Relevant feature set estimation with a knock-out strategy and random forests

Abstract

Group analysis of neuroimaging data is a vital tool for identifying anatomical and functional variations related to diseases as well as normal biological processes. The analyses are often performed on a large number of highly correlated measurements using a relatively smaller number of samples. Despite the correlation structure, the most widely used approach is to analyze the data using univariate methods followed by post-hoc corrections that try to account for the data's multivariate nature. Although widely used, this approach may fail to recover from the adverse effects of the initial analysis when local effects are not strong. Multivariate pattern analysis (MVPA) is a powerful alternative to the univariate approach for identifying relevant variations. Jointly analyzing all the measures, MVPA techniques can detect global effects even when individual local effects are too weak to detect with univariate analysis. Current approaches are successful in identifying variations that yield highly predictive and compact models. However, they suffer from lessened sensitivity and instabilities in identification of relevant variations.
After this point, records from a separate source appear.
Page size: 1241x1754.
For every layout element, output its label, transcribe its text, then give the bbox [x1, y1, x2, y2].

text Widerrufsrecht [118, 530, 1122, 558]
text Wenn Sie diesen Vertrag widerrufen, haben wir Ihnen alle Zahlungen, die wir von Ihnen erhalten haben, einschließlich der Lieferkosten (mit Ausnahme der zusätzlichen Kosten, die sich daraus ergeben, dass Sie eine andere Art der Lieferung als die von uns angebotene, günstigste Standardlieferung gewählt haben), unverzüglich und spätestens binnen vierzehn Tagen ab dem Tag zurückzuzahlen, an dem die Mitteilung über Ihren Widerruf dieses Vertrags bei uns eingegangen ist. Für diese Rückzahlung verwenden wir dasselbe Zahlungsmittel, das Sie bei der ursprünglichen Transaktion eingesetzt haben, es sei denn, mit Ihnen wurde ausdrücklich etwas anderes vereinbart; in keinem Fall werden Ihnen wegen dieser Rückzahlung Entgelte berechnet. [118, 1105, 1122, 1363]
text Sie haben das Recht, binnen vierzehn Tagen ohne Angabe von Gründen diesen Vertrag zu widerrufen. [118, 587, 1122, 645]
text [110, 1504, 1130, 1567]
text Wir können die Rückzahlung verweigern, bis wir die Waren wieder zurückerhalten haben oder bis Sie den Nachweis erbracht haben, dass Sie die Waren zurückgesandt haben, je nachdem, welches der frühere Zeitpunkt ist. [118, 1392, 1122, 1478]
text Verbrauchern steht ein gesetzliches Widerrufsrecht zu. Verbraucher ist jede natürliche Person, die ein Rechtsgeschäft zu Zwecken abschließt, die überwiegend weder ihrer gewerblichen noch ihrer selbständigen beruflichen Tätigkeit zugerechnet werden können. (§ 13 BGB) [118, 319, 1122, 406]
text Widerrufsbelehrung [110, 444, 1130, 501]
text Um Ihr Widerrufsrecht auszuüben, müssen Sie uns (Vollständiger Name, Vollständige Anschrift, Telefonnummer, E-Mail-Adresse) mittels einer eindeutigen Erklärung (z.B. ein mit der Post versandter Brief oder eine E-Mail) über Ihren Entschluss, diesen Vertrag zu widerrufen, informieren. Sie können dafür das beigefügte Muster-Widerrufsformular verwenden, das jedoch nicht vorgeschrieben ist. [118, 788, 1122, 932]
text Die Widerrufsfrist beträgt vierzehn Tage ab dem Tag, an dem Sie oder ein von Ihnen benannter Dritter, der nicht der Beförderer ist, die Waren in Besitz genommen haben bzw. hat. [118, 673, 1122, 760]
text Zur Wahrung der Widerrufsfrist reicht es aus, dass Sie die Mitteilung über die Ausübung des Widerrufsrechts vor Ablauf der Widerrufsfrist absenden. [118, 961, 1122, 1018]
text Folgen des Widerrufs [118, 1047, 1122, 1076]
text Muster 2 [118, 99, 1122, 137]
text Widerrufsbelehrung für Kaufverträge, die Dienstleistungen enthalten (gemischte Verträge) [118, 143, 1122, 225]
Furthermore, current methods' user-defined parameters are often unintuitive and difficult to determine. In this article, we propose a novel MVPA method for group analysis of high-dimensional data that overcomes the drawbacks of the current techniques. Our approach explicitly aims to identify all relevant variations using a “knock-out” strategy and the Random Forest algorithm. In evaluations with synthetic datasets the proposed method achieved substantially higher sensitivity and accuracy than the state-of-the-art MVPA methods, and outperformed the univariate approach when the effect size is low. In experiments with real datasets the proposed method identified regions beyond the univariate approach, while other MVPA methods failed to replicate the univariate results. More importantly, in a reproducibility study with the well-known ADNI dataset the proposed method yielded higher stability and power than the univariate approach.